This week I listened to the audiobook of Laura Hillenbrand’s Unbroken: A World War II Story of Survival, Resilience, and Redemption (Nov. 2010). Wow. What a story.
One of the book’s motifs is that POWs craved dignity as much as they craved physical necessities like food and clothing:
Few societies treasured dignity, and feared humiliation, as did the Japanese, for whom a loss of honor could merit suicide. This is likely one of the reasons why Japanese soldiers in World War II debased their prisoners with such zeal, seeking to take from them that which was most painful and destructive to lose. On Kwajalein, Louie and Phil learned a dark truth known to the doomed in Hitler’s death camps, the slaves of the American South, and a hundred other generations of betrayed people. Dignity is as essential to human life as water, food, and oxygen.
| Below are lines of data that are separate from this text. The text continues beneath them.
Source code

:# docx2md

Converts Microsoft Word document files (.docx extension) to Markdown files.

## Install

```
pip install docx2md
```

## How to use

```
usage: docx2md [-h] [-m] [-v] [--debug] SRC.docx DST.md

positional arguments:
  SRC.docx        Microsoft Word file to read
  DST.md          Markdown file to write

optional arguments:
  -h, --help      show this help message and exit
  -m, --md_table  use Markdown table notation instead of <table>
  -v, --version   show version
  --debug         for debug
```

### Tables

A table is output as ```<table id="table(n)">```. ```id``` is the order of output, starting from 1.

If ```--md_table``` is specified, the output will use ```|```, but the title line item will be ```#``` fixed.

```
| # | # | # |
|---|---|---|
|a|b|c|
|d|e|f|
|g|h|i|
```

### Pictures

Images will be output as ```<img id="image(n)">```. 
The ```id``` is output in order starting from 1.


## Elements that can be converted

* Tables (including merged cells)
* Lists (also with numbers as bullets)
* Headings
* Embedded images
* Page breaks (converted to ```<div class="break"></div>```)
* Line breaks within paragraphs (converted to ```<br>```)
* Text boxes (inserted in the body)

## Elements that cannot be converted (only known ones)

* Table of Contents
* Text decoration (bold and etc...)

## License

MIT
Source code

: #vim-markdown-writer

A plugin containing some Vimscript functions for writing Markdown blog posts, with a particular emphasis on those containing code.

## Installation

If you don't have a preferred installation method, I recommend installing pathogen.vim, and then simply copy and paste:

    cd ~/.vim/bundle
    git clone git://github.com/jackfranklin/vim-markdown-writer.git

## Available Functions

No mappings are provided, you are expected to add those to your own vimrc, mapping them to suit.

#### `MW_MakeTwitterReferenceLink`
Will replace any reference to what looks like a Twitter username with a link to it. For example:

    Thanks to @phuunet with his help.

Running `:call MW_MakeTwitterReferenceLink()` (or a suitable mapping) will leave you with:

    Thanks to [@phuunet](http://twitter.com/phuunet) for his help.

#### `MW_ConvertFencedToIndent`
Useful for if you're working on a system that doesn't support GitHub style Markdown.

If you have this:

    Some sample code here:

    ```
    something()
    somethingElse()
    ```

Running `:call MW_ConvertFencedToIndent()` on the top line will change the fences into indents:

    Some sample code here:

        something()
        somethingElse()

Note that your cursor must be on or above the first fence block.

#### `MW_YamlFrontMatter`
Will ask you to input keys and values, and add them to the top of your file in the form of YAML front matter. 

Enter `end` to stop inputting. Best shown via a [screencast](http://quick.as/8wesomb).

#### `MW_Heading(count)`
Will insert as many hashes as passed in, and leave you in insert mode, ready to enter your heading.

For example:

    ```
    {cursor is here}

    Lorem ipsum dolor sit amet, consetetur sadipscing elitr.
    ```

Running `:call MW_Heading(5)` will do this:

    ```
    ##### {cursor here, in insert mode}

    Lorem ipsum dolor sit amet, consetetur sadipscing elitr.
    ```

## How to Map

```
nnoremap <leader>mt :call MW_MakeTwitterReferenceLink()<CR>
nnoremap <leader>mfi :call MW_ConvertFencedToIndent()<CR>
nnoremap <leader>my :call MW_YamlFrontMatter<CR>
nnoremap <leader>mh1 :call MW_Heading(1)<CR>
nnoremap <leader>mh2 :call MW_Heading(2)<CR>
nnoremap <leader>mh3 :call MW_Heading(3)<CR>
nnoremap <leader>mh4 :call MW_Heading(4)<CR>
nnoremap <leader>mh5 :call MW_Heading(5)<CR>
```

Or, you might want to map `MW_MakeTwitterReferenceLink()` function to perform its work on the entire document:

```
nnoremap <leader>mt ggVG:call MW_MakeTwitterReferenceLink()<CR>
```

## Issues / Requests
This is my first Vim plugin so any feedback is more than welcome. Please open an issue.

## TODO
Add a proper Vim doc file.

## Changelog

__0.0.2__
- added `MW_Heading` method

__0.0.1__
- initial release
The stubborn retention of it, even in the face of extreme physical hardship, can hold a man’s soul in his body long past the point at which the body should have surrendered it. The loss of it can carry a man off as surely as thirst, hunger, exposure, and asphyxiation, and with greater cruelty. In places like Kwajalein, degradation could be as lethal as a bullet. (p. 183, emphasis added)
What is “the only real foundation for human dignity and human rights”? Humans are created in the image of God.